Y, cuarto, el disco platino del Ejemplar comportamiento de la mayoría de los ciudadanos, temprana canción del verano repetida hasta la náusea por los portavoces del Gobierno, con la indulgente condescendencia de quien ve a los ciudadanos como a niños a los que hay que estimular recordándoles constantemente el comportamiento que se espera de ellos, porque por sí solos lo olvidarían, abandonándose a sus naturales inclinaciones de la irresponsabilidad y el egoísmo.

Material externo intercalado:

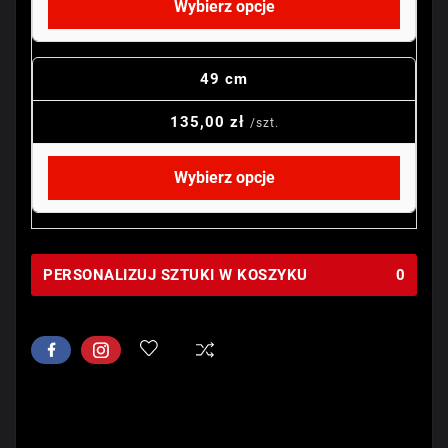
Wybierz opcje
49 cm
135,00 zł
/szt.
Wybierz opcje
PERSONALIZUJ SZTUKI W KOSZYKU
0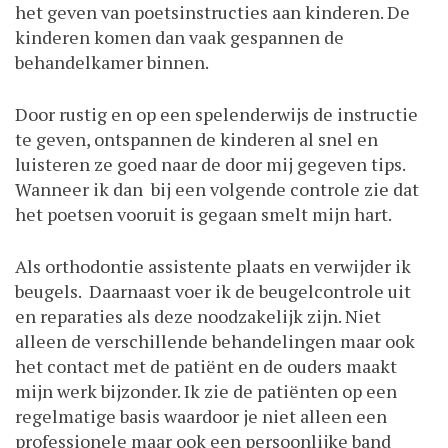
het geven van poetsinstructies aan kinderen. De
kinderen komen dan vaak gespannen de
behandelkamer binnen.
Door rustig en op een spelenderwijs de instructie
te geven, ontspannen de kinderen al snel en
luisteren ze goed naar de door mij gegeven tips.
Wanneer ik dan bij een volgende controle zie dat
het poetsen vooruit is gegaan smelt mijn hart.
Als orthodontie assistente plaats en verwijder ik
beugels. Daarnaast voer ik de beugelcontrole uit
en reparaties als deze noodzakelijk zijn. Niet
alleen de verschillende behandelingen maar ook
het contact met de patiënt en de ouders maakt
mijn werk bijzonder. Ik zie de patiënten op een
regelmatige basis waardoor je niet alleen een
professionele maar ook een persoonlijke band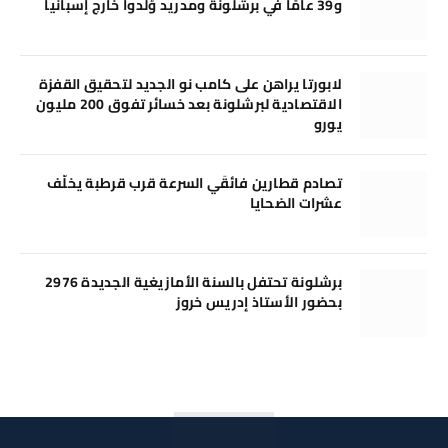
و39 عامًا في برشلونة ومدريد وُلدوا خارج إسبانيا
لابورتا يراهن على كامب نو الجديد لتحقيق القفزة
الاقتصادية لبرشلونة بعد خسائر تفوق 200 مليون
يورو
تصادم قطارين فائقَي السرعة قرب قرطبة يخلّف
عشرات الضحايا
برشلونة تحتفل بالسنة الأمازيغية الجديدة 2976
بحضور الأستاذ إدريس خروز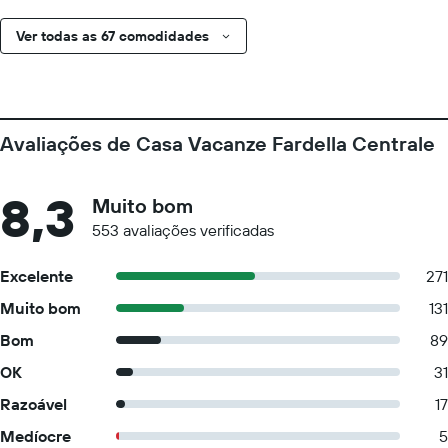
Ver todas as 67 comodidades
Avaliações de Casa Vacanze Fardella Centrale
8,3
Muito bom
553 avaliações verificadas
Excelente
271
Muito bom
131
Bom
89
OK
31
Razoável
17
Medíocre
5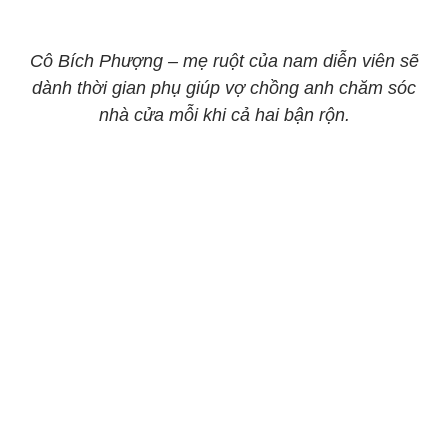
Cô Bích Phượng – mẹ ruột của nam diễn viên sẽ
dành thời gian phụ giúp vợ chồng anh chăm sóc
nhà cửa mỗi khi cả hai bận rộn.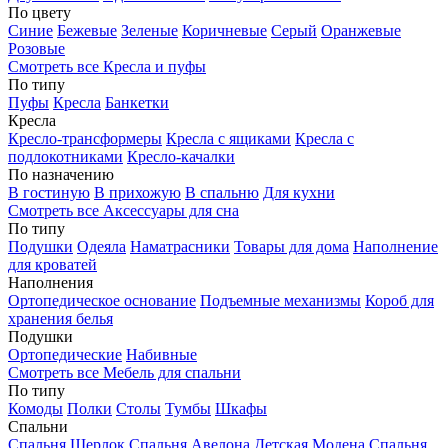
По цвету
Синие
Бежевые
Зеленые
Коричневые
Серый
Оранжевые
Розовые
Смотреть все Кресла и пуфы
По типу
Пуфы
Кресла
Банкетки
Кресла
Кресло-трансформеры
Кресла с ящиками
Кресла с
подлокотниками
Кресло-качалки
По назначению
В гостиную
В прихожую
В спальню
Для кухни
Смотреть все Аксессуары для сна
По типу
Подушки
Одеяла
Наматрасники
Товары для дома
Наполнение
для кроватей
Наполнения
Ортопедическое основание
Подъемные механизмы
Короб для
хранения белья
Подушки
Ортопедические
Набивные
Смотреть все Мебель для спальни
По типу
Комоды
Полки
Столы
Тумбы
Шкафы
Спальни
Спальня Шерлок
Спальня Авелона
Детская Модена
Спальня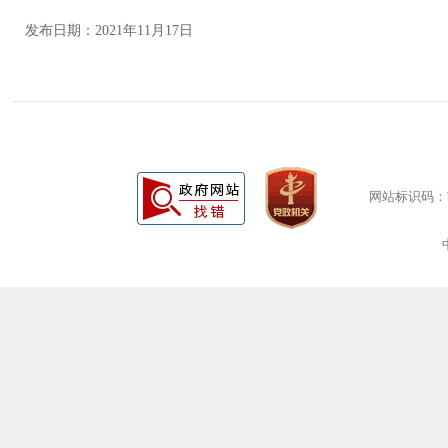
发布日期：2021年11月17日
网站标识码：bm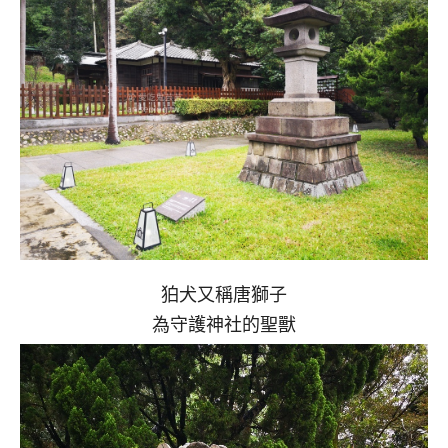
狛犬又稱唐獅子
為守護神社的聖獸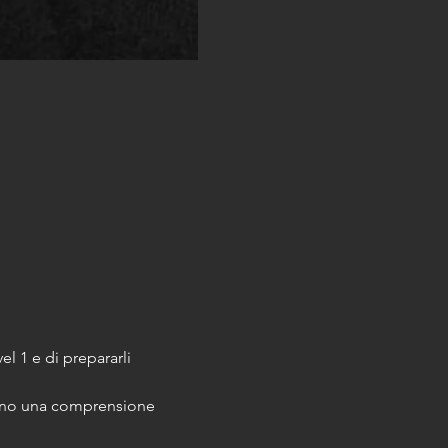
vel 1 e di prepararli 
anno una comprensione 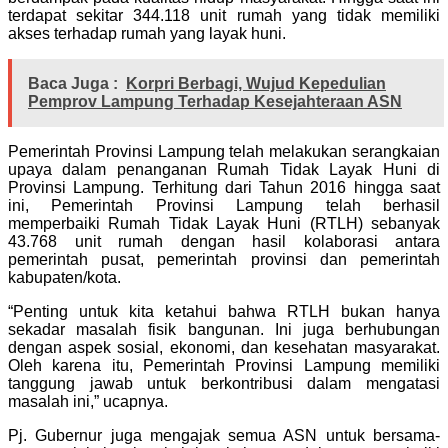
terdapat sekitar 344.118 unit rumah yang tidak memiliki
akses terhadap rumah yang layak huni.
Baca Juga :
Korpri Berbagi, Wujud Kepedulian
Pemprov Lampung Terhadap Kesejahteraan ASN
Pemerintah Provinsi Lampung telah melakukan serangkaian
upaya dalam penanganan Rumah Tidak Layak Huni di
Provinsi Lampung. Terhitung dari Tahun 2016 hingga saat
ini, Pemerintah Provinsi Lampung telah berhasil
memperbaiki Rumah Tidak Layak Huni (RTLH) sebanyak
43.768 unit rumah dengan hasil kolaborasi antara
pemerintah pusat, pemerintah provinsi dan pemerintah
kabupaten/kota.
“Penting untuk kita ketahui bahwa RTLH bukan hanya
sekadar masalah fisik bangunan. Ini juga berhubungan
dengan aspek sosial, ekonomi, dan kesehatan masyarakat.
Oleh karena itu, Pemerintah Provinsi Lampung memiliki
tanggung jawab untuk berkontribusi dalam mengatasi
masalah ini,” ucapnya.
Pj. Gubernur juga mengajak semua ASN untuk bersama-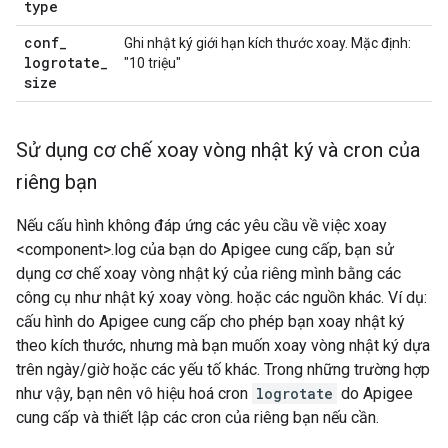
type
conf
_
Ghi nhật ký giới hạn kích thước xoay. Mặc định:
logrotate
_
"10 triệu"
size
Sử dụng cơ chế xoay vòng nhật ký và cron của
riêng bạn
Nếu cấu hình không đáp ứng các yêu cầu về việc xoay
<component>.log của bạn do Apigee cung cấp, bạn sử
dụng cơ chế xoay vòng nhật ký của riêng mình bằng các
công cụ như nhật ký xoay vòng. hoặc các nguồn khác. Ví dụ:
cấu hình do Apigee cung cấp cho phép bạn xoay nhật ký
theo kích thước, nhưng mà bạn muốn xoay vòng nhật ký dựa
trên ngày/giờ hoặc các yếu tố khác. Trong những trường hợp
như vậy, bạn nên vô hiệu hoá cron
logrotate
do Apigee
cung cấp và thiết lập các cron của riêng bạn nếu cần.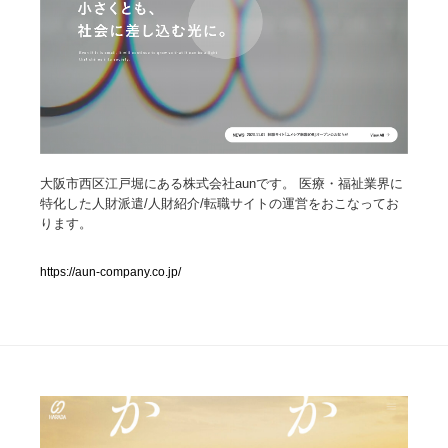
人気ランキング TOP100
業界別 登録Webサイト一覧
Web制作会社・プロダクション・デジタル
579
Web制作会社・プロダクション・デジタル
フォトグラファー・カメラマン・写真
257
大阪市西区江戸堀にある株式会社aunです。 医療・福祉業界に
特化した人財派遣/人財紹介/転職サイトの運営をおこなってお
ります。
フォトグラファー・カメラマン・写真
広告・マーケティング・PR・企画・プロデュース
182
https://aun-company.co.jp/
広告・マーケティング・PR・企画・プロデュース
ブランディング・コンサルティング
151
ブランディング・コンサルティング
グラフィックデザイン・デザイン事務所
485
グラフィックデザイン・デザイン事務所
印刷・製本・包装・グッズ
43
印刷・製本・包装・グッズ
イラストレーター
160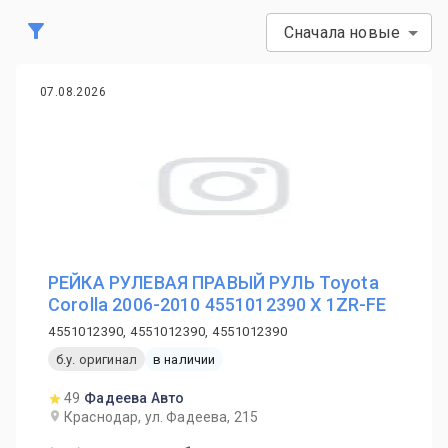
Сначала новые
07.08.2026
РЕЙКА РУЛЕВАЯ ПРАВЫЙ РУЛЬ Toyota
Corolla 2006-2010 4551012390 X 1ZR-FE
4551012390, 4551012390, 4551012390
б.у. оригинал
в наличии
49
Фадеева Авто
Краснодар, ул. Фадеева, 215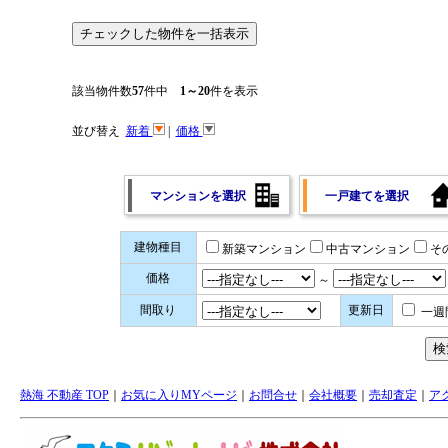
該当物件数
57
件中
1～20
件を表示
並び替え
新着
|
価格
マンションを選択
一戸建てを選択
建物種目
新築マンション
中古マンション
そ
価格
～
間取り
更新日
一週
熱海 不動産 TOP
｜
お気に入りMYページ
｜
お問合せ
｜
会社概要
｜
売却査定
｜
ア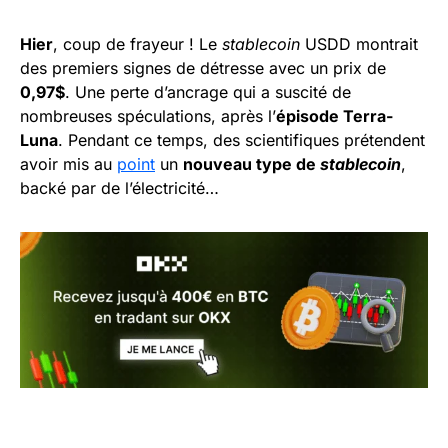
Hier
, coup de frayeur ! Le
stablecoin
USDD montrait
des premiers signes de détresse avec un prix de
0,97$
. Une perte d’ancrage qui a suscité de
nombreuses spéculations, après l’
épisode Terra-
Luna
. Pendant ce temps, des scientifiques prétendent
avoir mis au
point
un
nouveau type de
stablecoin
,
backé par de l’électricité…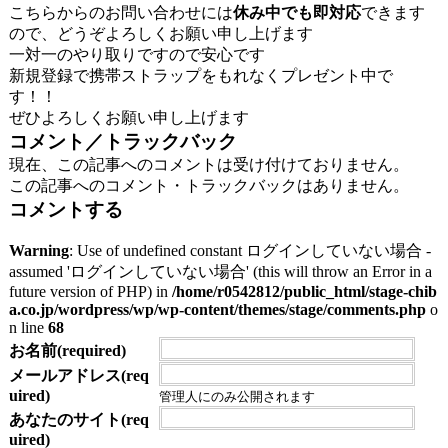
こちらからのお問い合わせには
休み中でも即対応
できます
ので、どうぞよろしくお願い申し上げます
一対一のやり取りですので安心です
新規登録で携帯ストラップをもれなくプレゼント中で
す！！
ぜひよろしくお願い申し上げます
コメント／トラックバック
現在、この記事へのコメントは受け付けておりません。
この記事へのコメント・トラックバックはありません。
コメントする
Warning
: Use of undefined constant ログインしていない場合 -
assumed 'ログインしていない場合' (this will throw an Error in a
future version of PHP) in
/home/r0542812/public_html/stage-chib
a.co.jp/wordpress/wp/wp-content/themes/stage/comments.php
o
n line
68
お名前(required)
メールアドレス(req
uired)
管理人にのみ公開されます
あなたのサイト(req
uired)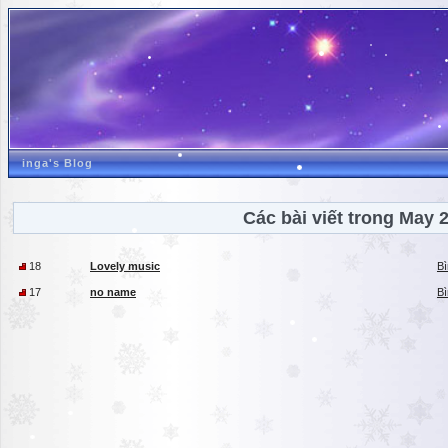
inga's Blog
Các bài viết trong May 
18
Lovely music
Bì
17
no name
Bì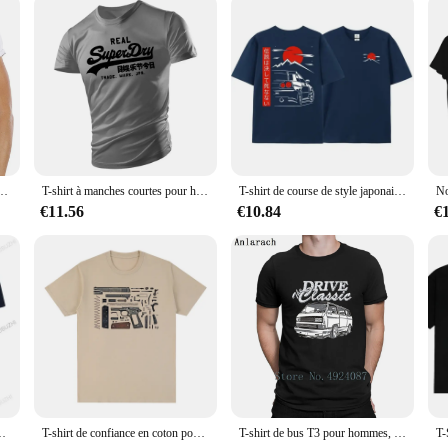
 avec Imprimé de Voiture Classique, Coccinelle, Décontracté, Rétro, GT
T-shirt à manches courtes pour hommes, T-shirt confortable décontracté, médicaments à séchage rapide, mode masculine, col rond, coton imprimé Super Dry, 2024
T-shirt de course de style japonais pour hommes, 100% coton, culture JDM, GTR R34, dos imprimé, vêtements de rue, design original, respirant, Y-Tee
€11.56
€10.84
€
e, voiture Buggy, les coccinelles, amoureux des vieux insectes, unisexe, à la mode
T-shirt de confiance en coton pour hommes et femmes, nouveau t-shirt de volatilité, médicaments anatomiques, odorcool, arme de poing
T-shirt de bus T3 pour hommes, style funky, célèbre busfah-B, mode hip hop, créer un meilleur t-shirt, haut d'été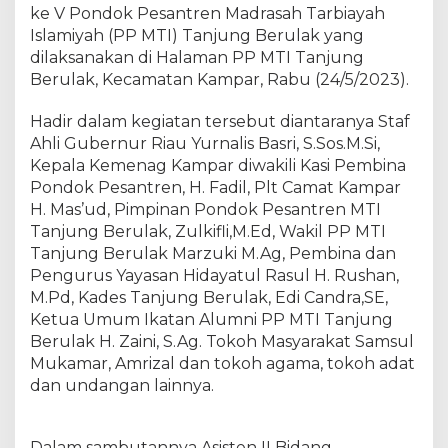
a
ke V Pondok Pesantren Madrasah Tarbiayah
T
Islamiyah (PP MTI) Tanjung Berulak yang
a
dilaksanakan di Halaman PP MTI Tanjung
h
Berulak, Kecamatan Kampar, Rabu (24/5/2023).
f
i
Hadir dalam kegiatan tersebut diantaranya Staf
d
Ahli Gubernur Riau Yurnalis Basri, S.Sos.M.Si,
z
Kepala Kemenag Kampar diwakili Kasi Pembina
K
Pondok Pesantren, H. Fadil, Plt Camat Kampar
e
H. Mas’ud, Pimpinan Pondok Pesantren MTI
-
V
Tanjung Berulak, Zulkifli,M.Ed, Wakil PP MTI
P
Tanjung Berulak Marzuki M.Ag, Pembina dan
P
Pengurus Yayasan Hidayatul Rasul H. Rushan,
M
M.Pd, Kades Tanjung Berulak, Edi Candra,SE,
T
Ketua Umum Ikatan Alumni PP MTI Tanjung
I
Berulak H. Zaini, S.Ag. Tokoh Masyarakat Samsul
T
Mukamar, Amrizal dan tokoh agama, tokoh adat
a
dan undangan lainnya.
n
j
u
Dalam sambutannya Asisten II Bidang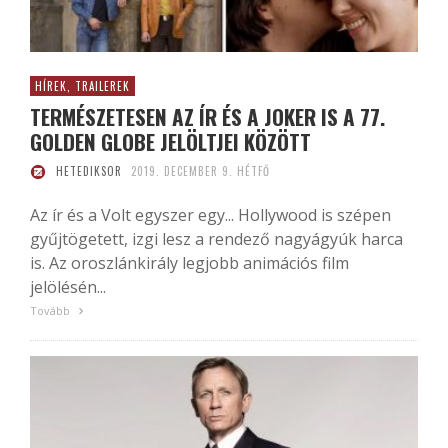
HÍREK, TRAILEREK
TERMÉSZETESEN AZ ÍR ÉS A JOKER IS A 77.
GOLDEN GLOBE JELÖLTJEI KÖZÖTT
HETEDIKSOR
2019. DECEMBER 9. HÉTFŐ
Az ír és a Volt egyszer egy... Hollywood is szépen
gyűjtögetett, izgi lesz a rendező nagyágyúk harca
is. Az oroszlánkirály legjobb animációs film
jelölésén...
Tovább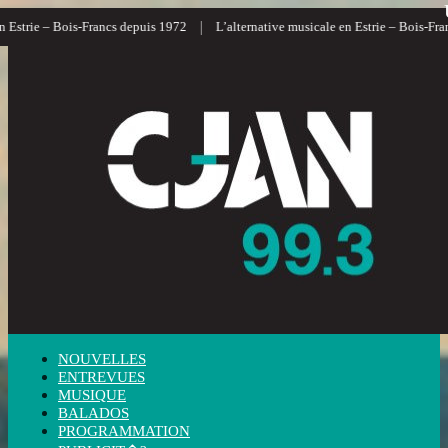
|
strie – Bois-Francs depuis 1972
L’alternative musicale en Estrie – Bois-Francs
NOUVELLES
ENTREVUES
MUSIQUE
BALADOS
PROGRAMMATION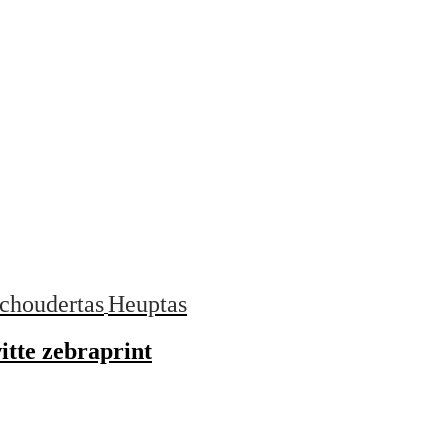
choudertas
Heuptas
itte zebraprint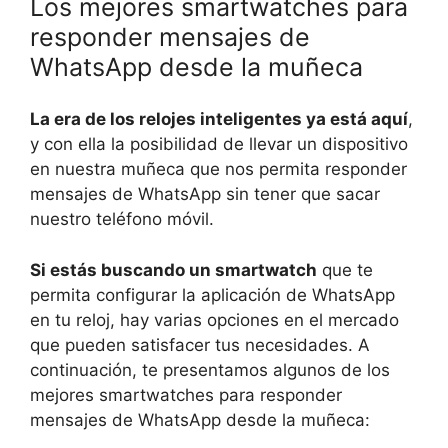
Los mejores smartwatches para
responder mensajes de
WhatsApp desde la muñeca
La era de los relojes inteligentes ya está aquí
,
y con ella la posibilidad de llevar un dispositivo
en nuestra muñeca que nos permita responder
mensajes de WhatsApp sin tener que sacar
nuestro teléfono móvil.
Si estás buscando un smartwatch
que te
permita configurar la aplicación de WhatsApp
en tu reloj, hay varias opciones en el mercado
que pueden satisfacer tus necesidades. A
continuación, te presentamos algunos de los
mejores smartwatches para responder
mensajes de WhatsApp desde la muñeca: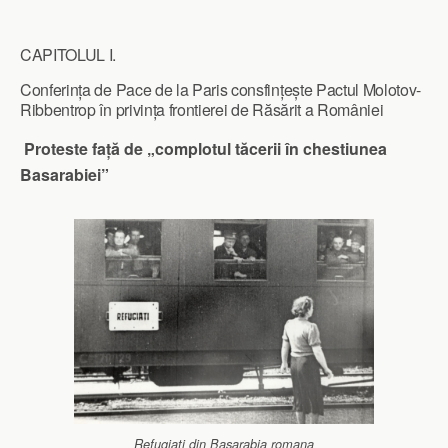
CAPITOLUL I.
Conferința de Pace de la Paris consfințește Pactul Molotov-
Ribbentrop în privința frontierei de Răsărit a României
Proteste față de „complotul tăcerii în chestiunea
Basarabiei”
Refugiati din Basarabia romana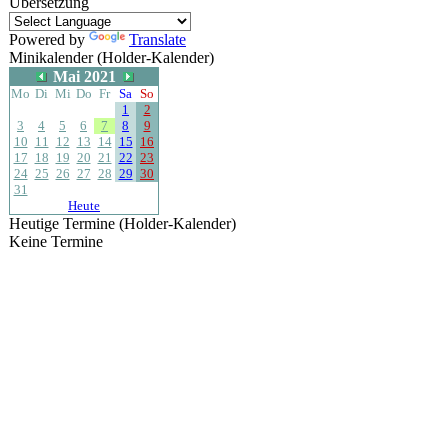
Übersetzung
Powered by
Translate
Minikalender (Holder-Kalender)
Mai 2021
Mo
Di
Mi
Do
Fr
Sa
So
1
2
3
4
5
6
7
8
9
10
11
12
13
14
15
16
17
18
19
20
21
22
23
24
25
26
27
28
29
30
31
Heute
Heutige Termine (Holder-Kalender)
Keine Termine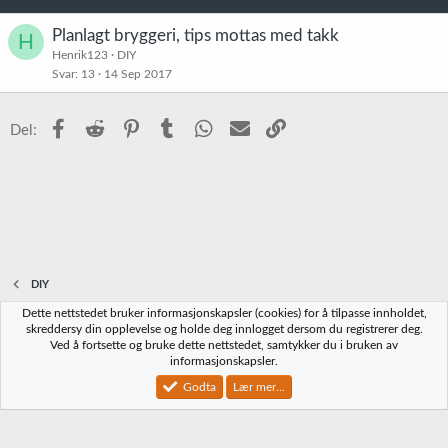
Planlagt bryggeri, tips mottas med takk
H
Henrik123
DIY
Svar
13
14 Sep 2017
Facebook
Reddit
Pinterest
Tumblr
WhatsApp
E-post
Link
Del:
DIY
Dette nettstedet bruker informasjonskapsler (cookies) for å tilpasse innholdet,
Norbrygg-default
skreddersy din opplevelse og holde deg innlogget dersom du registrerer deg.
Ved å fortsette og bruke dette nettstedet, samtykker du i bruken av
Kontakt oss
Vilkår og regler
Personvernregler
Hjelp
Hjem
R
informasjonskapsler.
S
S
Godta
Lær mer...
®
Community platform by XenForo
© 2010-2023 XenForo Ltd.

Hungría, Polonia, Venezuela… hace tiempo que la derrota de la libertad ya no es rápida ni heroica

Al fondo del plató, el decorado también sigue siendo el mismo: un control parlamentario bajo mínimos y un derecho a la información burlado hasta el escarnio, sin posibilidad de repreguntas en las ruedas de prensa y con los preguntantes multiplicados por mil para diluir la visibilidad de los medios que sí pueden hacer daño.

Y por último en el foso, dirigiendo la orquesta, el presidente Sánchez. Aunque leyendo, cada vez más disciplinado, el libreto de un Pablo Iglesias dominado por el frenesí orgásmico de ver cumplida su fantasía adolescente más soñada: decidir sobre las vidas y haciendas de cuarenta y siete millones de ciudadanos.

Pese a todo, se equivocan quienes recurren al tremendismo de trazo apocalíptico y califican a Sánchez de “dictador constitucional” y a Iglesias de leninista ejerciente, que utiliza la epidemia como su maestro hizo con la Gran Guerra, sabedor de que la servidumbre voluntaria sólo es posible con una crisis que lleve a la gente a sacrificar su libertad en el altar del miedo.

Más allá de cuáles sean las fantasías inconfesables de Sánchez o los delirios totalitarios de Iglesias, es obvio que hoy, por mucho que se quiera abusar de las metáforas, no hay en España dictadura, ni constitucional ni proletaria. Hoy eso no está pasando porque, simplemente, no puede pasar. Lo impide la Constitución, lo impiden los jueces, lo impide Europa y lo impide la vigilancia de un grupo aguerrido de servidores públicos, intelectuales, periodistas y ciudadanos, activos y alerta en la defensa de nuestro sistema de libertades.

Pero tampoco debemos olvidar que en el mundo del siglo XXI la democracia ya no muere a golpe de corneta, con soldados desfilando por las calles y Parlamentos tomados a caballo. Hungría, Polonia, Venezuela… hace tiempo que la derrota de la libertad ya no es rápida ni heroica. Ni siquiera queda registrada como tal en los libros de historia.

La muerte de la democracia llega tras un largo proceso de degradación, lento y suave en sus inicios, y muy gris y muy sordo, que siempre empieza con una mayoría de ciudadanos que miraron hacia otro lado el primer día que tenían que haber alzado su voz.

Marcial Martelo de la Maza es abogado y doctor en Derecho.